Michelle and Yasmin Soufian are on a mission to bring laughter to New Yorkers, one laughter yoga class at a time. As instructors of this unique style of yoga they believe that happiness is the best medicine for the pressures of city life.
The Rest of the Story
Michelle, 28, and Yasmin Soufian, 24, are laughter yoga instructors from Great Neck, New York, but unlike many of their fellow teachers they are bringing the unique practice to much younger audience.
In 2012, they walked into their first laughter yoga session and instantly fell in love with the happy, empowering atmosphere. The natural next step according to Michelle was to train to be laughter yoga instructors.
Laughter yoga isn’t about bending and stretching as much as it is about controlled breathing and learning to laugh at life difficulties and all. The practice was started by Dr. Madan Kataria in 1995, and it has slowly spread across the world as way to find healing and happiness, according to Laughter Yoga University, which was started by Kataria.
Michelle and Yasmin say they were drawn to it mostly because of the connection they felt with complete strangers. It is something they say is the focus of their teaching as instructors. They point out the fact that children laugh hundreds of times a day, but that adults typically only laugh about a dozen times. Their interest is in reaching younger people to help them prevent that from happening in the first place.
They have struggled to establish consistent classes as students in college and grade school are not always available to attend. They also lost their main studio space a few months ago, so they are seeking new opportunities with sites like Meetup and by partnering with stores like Athleta in Midtown to reach new people.
(0:00 – 0:19) Yasmin: A lot of times they’ll be like “I’ve never heard of that. What is that?” And they’ll get very curious. And I guess everybody has a different idea about what it is. Um… I forgot what I was going to say… I’m sorry. [Laughing]
(0:30 – 0:49) Michelle: It’s really a nice way of letting go. And we joke around that it’s also like how a sexual experience feels where you just let go and you leave your mind and you can just really be in the moment and connect to something bigger. And that’s how feels, too. You can’t really be in your head and laughing at the same time. [Laughing throughout]

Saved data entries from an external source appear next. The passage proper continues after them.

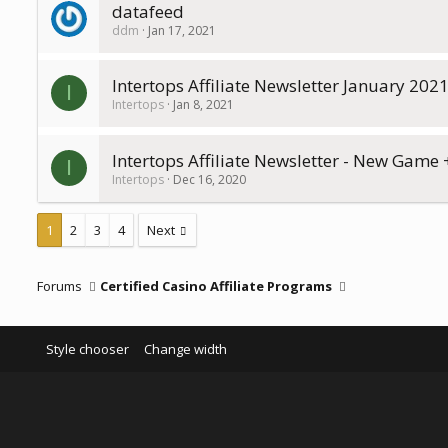
datafeed
ddm
Jan 17, 2021
Intertops Affiliate Newsletter January 202
I
Intertops
Jan 8, 2021
Intertops Affiliate Newsletter - New Game
I
Intertops
Dec 16, 2020
1
2
3
4
Next
Forums
Certified Casino Affiliate Programs
Style chooser
Change width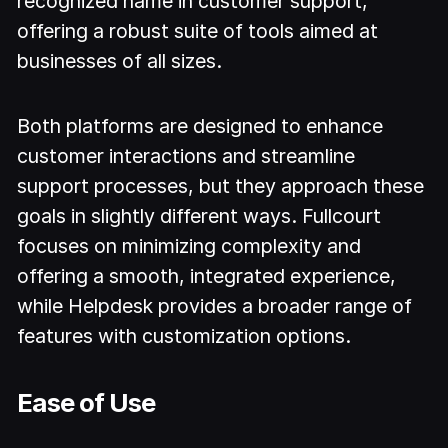
recognized name in customer support,
offering a robust suite of tools aimed at
businesses of all sizes.
Both platforms are designed to enhance
customer interactions and streamline
support processes, but they approach these
goals in slightly different ways. Fullcourt
focuses on minimizing complexity and
offering a smooth, integrated experience,
while Helpdesk provides a broader range of
features with customization options.
Ease of Use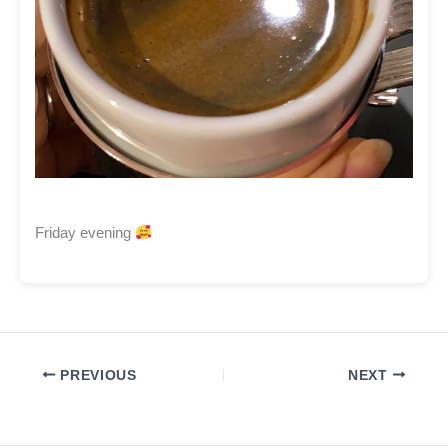
Friday evening
PREVIOUS
NEXT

(0:50 – 1:05) All: He He Ha Ha Ha!
Yasmin: Again deep breath in. [breathing]
Yasmin: Deep breath in. [breathing] Release!
Yasmin: Ok, one more time, really loud this time. Inhale. [breathing]

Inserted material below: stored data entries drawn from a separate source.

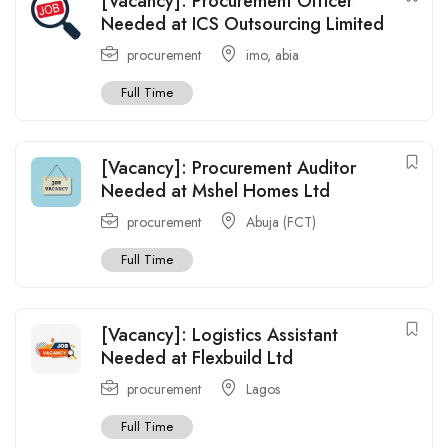
[Vacancy]: Procurement Officer
Needed at ICS Outsourcing Limited
procurement
imo
,
abia
Full Time
[Vacancy]: Procurement Auditor
Needed at Mshel Homes Ltd
procurement
Abuja (FCT)
Full Time
[Vacancy]: Logistics Assistant
Needed at Flexbuild Ltd
procurement
Lagos
Full Time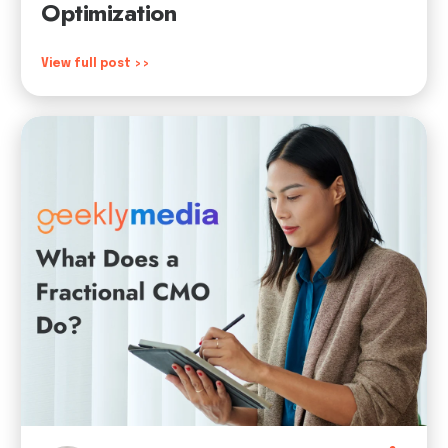
Optimization
View full post >>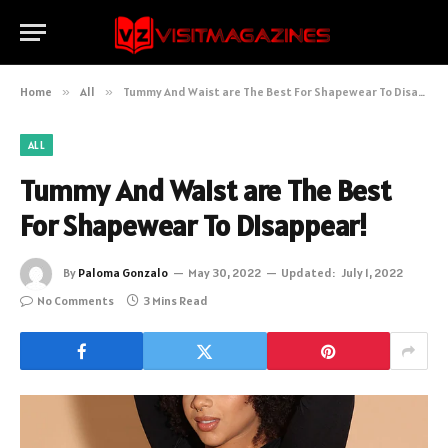
Home
»
All
»
Tummy And Waist are The Best For Shapewear To Disappear!
ALL
Tummy And Waist are The Best
For Shapewear To Disappear!
By
Paloma Gonzalo
May 30, 2022
Updated:
July 1, 2022
No Comments
3 Mins Read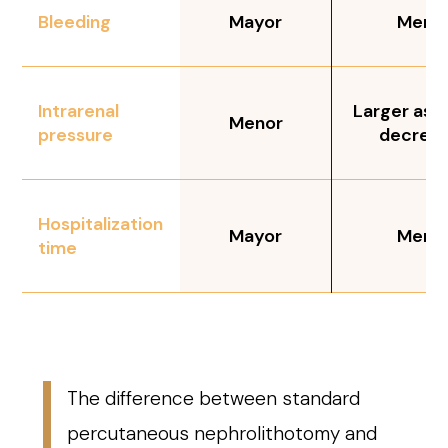
Bleeding
Mayor
Meno
Intrarenal
Larger as c
Menor
pressure
decrea
Hospitalization
Mayor
Meno
time
The difference between standard
percutaneous nephrolithotomy and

(1:06 – 1:09) All: [singing] Yay!
(1:10 – 1:26) The classes that Michelle and I teach are very different from the ones that we’ve attended. I think people have said that we’re like the youngest laughter leaders they’ve ever met, and we really are invested in this mission of spreading laughter and allowing people to let go and feel non-judgment. And I guess take on these like more positive values.

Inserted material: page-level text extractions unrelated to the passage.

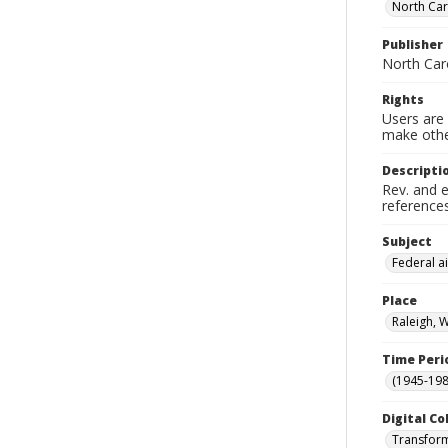
North Car
Publisher
North Caro
Rights
Users are 
make other
Descripti
Rev. and e
references
Subject
Federal ai
Place
Raleigh, 
Time Peri
(1945-198
Digital Co
Transform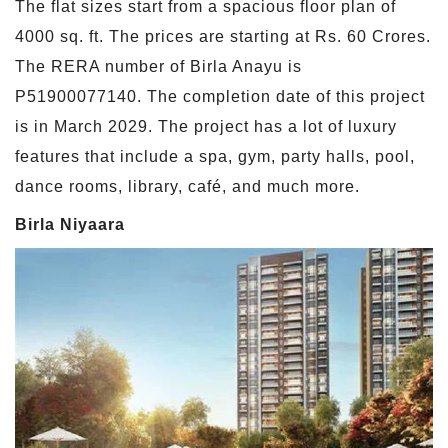
The flat sizes start from a spacious floor plan of
4000 sq. ft. The prices are starting at Rs. 60 Crores.
The RERA number of Birla Anayu is
P51900077140. The completion date of this project
is in March 2029. The project has a lot of luxury
features that include a spa, gym, party halls, pool,
dance rooms, library, café, and much more.
Birla Niyaara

(1:27 – 1:32) All: [clapping] He he ha ha ha! He he ha ha ha! He he ha ha ha!
(1:32 – 1:49) Michelle: It’s one thing to kind of sit at home and laugh and be funny, but when you can do it publicly it can it’s great way of bonding with other people. And just to see random people in New York City, a city where people, you know, all have this six degrees of separation but never really talk to each other. It was really special see people try something new together.
(1:55 – 2:15) [Muffled talking] Yasmin: One of the most rewarding parts of laughter yoga is at the end, when people go around and talk about their experiences and they say they feel non-judgment. That makes me feel so good.
(2:16 – 2:41) Yasmin: You take a deep breath in, raise your shoulders to your ears and then release… HA! [laughing] You were supposed to do that will me. [laughing]
Michelle: Let’s go for it!
Yasmin: Ok, take a deep breath in, raise your shoulders to your ears, and release into a loud HA! Again [breathing] HA! Deep breath in. [breathing] Release! HA!